Doug Ford can likely invoke parliamentary privilege to avoid the Emergencies Act inquiry. Should he?
CBC
Doug Ford may be on solid legal footing as he seeks to invoke parliamentary privilege and avoid testifying at the Emergencies Act commission — but some experts question whether the Ontario premier is abusing the tactic.
"He's using it in such a powerful way that it's basically using parliamentary privilege almost as a sword," said Mary Liston, an associate professor at the University of British Columbia's Peter A. Allard School of Law.
"Like you're protecting yourself — but you're being aggressive about it."
Ford and his former solicitor general Sylvia Jones were on Monday summoned to testify before the Public Order Emergency Commission, which is investigating the governmental response to last winter's truck convoy protests.
The next day, lawyers for Ford and Jones filed an application for judicial review in Federal Court seeking to quash the summons, citing parliamentary privilege. They argue that the summons breaches that privilege by attempting to compel Ford and Jones to testify.

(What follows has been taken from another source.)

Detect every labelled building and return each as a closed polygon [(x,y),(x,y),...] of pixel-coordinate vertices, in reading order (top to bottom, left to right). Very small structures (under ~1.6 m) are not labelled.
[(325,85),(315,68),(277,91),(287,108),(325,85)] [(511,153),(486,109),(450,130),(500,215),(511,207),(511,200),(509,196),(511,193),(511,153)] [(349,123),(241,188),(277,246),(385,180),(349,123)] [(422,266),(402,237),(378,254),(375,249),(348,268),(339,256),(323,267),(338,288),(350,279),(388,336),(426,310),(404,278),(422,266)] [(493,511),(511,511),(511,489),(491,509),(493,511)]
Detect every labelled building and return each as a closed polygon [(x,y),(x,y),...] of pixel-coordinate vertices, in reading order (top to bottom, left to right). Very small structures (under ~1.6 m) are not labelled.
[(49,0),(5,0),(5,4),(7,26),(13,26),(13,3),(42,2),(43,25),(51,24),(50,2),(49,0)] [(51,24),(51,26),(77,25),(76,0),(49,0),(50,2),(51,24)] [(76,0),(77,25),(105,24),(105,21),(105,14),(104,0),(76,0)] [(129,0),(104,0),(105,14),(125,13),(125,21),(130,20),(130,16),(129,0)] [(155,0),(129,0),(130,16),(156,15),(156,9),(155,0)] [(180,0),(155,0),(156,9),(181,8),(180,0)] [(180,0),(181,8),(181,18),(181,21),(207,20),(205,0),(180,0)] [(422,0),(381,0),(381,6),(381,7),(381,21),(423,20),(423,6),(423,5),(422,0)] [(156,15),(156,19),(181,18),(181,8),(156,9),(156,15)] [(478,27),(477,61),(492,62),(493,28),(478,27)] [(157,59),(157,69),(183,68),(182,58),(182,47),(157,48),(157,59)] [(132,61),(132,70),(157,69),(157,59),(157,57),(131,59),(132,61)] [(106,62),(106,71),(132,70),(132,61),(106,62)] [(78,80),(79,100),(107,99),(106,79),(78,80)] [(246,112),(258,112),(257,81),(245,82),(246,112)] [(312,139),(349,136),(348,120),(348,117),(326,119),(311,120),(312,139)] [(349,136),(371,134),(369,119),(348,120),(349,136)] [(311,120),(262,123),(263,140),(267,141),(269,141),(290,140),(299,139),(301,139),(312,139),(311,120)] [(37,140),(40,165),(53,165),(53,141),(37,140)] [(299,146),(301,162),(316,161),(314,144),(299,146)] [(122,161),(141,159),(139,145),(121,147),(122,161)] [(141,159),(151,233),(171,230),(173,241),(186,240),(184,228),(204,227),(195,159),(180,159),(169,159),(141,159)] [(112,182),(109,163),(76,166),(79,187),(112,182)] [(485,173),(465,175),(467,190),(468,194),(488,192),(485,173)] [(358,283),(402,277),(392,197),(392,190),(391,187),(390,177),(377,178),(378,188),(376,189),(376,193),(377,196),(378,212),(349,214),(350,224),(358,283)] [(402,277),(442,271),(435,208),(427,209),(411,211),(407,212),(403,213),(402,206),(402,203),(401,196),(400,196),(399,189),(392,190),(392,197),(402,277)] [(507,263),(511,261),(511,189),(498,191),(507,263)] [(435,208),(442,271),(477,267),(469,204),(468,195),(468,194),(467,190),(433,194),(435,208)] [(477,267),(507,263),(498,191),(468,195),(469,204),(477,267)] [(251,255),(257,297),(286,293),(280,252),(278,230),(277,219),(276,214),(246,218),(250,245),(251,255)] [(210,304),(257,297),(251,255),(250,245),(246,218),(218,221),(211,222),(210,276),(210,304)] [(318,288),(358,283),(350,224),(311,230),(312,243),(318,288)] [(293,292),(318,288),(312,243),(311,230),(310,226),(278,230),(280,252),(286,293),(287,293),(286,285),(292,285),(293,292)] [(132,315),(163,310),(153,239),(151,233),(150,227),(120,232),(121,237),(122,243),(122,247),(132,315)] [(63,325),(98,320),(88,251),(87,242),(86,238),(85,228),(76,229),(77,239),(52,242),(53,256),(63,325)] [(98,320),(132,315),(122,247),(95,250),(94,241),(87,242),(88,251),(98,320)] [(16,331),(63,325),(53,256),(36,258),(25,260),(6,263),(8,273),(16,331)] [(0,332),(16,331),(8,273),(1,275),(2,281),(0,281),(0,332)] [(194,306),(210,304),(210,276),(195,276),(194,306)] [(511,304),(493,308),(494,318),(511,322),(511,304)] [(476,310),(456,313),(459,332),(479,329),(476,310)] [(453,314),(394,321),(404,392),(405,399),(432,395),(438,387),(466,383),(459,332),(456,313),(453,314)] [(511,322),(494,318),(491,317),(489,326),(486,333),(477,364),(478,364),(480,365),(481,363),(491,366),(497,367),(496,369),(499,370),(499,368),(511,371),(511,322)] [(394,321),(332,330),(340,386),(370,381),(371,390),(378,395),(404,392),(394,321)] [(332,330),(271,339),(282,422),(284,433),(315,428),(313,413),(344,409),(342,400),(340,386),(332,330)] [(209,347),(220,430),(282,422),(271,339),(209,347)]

The move, said Liston, creates tension between the separation of powers and "other important constitutional principles, like the rule of law, like responsible governments, our whole democratic tradition of accountability and holding government to account."
It is a "kind of a potential, mini-constitutional crisis."
Ford's court filing argues that parliamentary privilege protects members of the Ontario Legislative Assembly from being compelled to testify in any proceeding while the legislature is in session, and, in practice, for 40 days before and after each session and periods when the house is adjourned.
"The summonses were issued without jurisdiction, pursuant to an error of law, and must be quashed," the application said. "Irreparable harm will occur if a stay is not granted."
Liston says Ford and Jones must prove that testimonial immunity — which is an important aspect of parliamentary privlege — applies in this case.
"And I think they'll be able to do that quite easily," she said. "But then you get into these grey areas of, well, what's the scope of that?"
Steven Chaplin, a lawyer who has advised the federal government on constitutional law questions, including parliamentary privilege, says Ford's legal team has good legal and constitutional grounds to claim the privilege.
"Now, whether or not it's the proper use or not, that's another thing," he said.
Chaplin said the issue of parliamentary privilege has previously been taken up in the courts. The Supreme Court of Canada in a 2005 case, for example, set out several privileges to which provincial legislatures have a right — including immunity from being summoned in civil matters.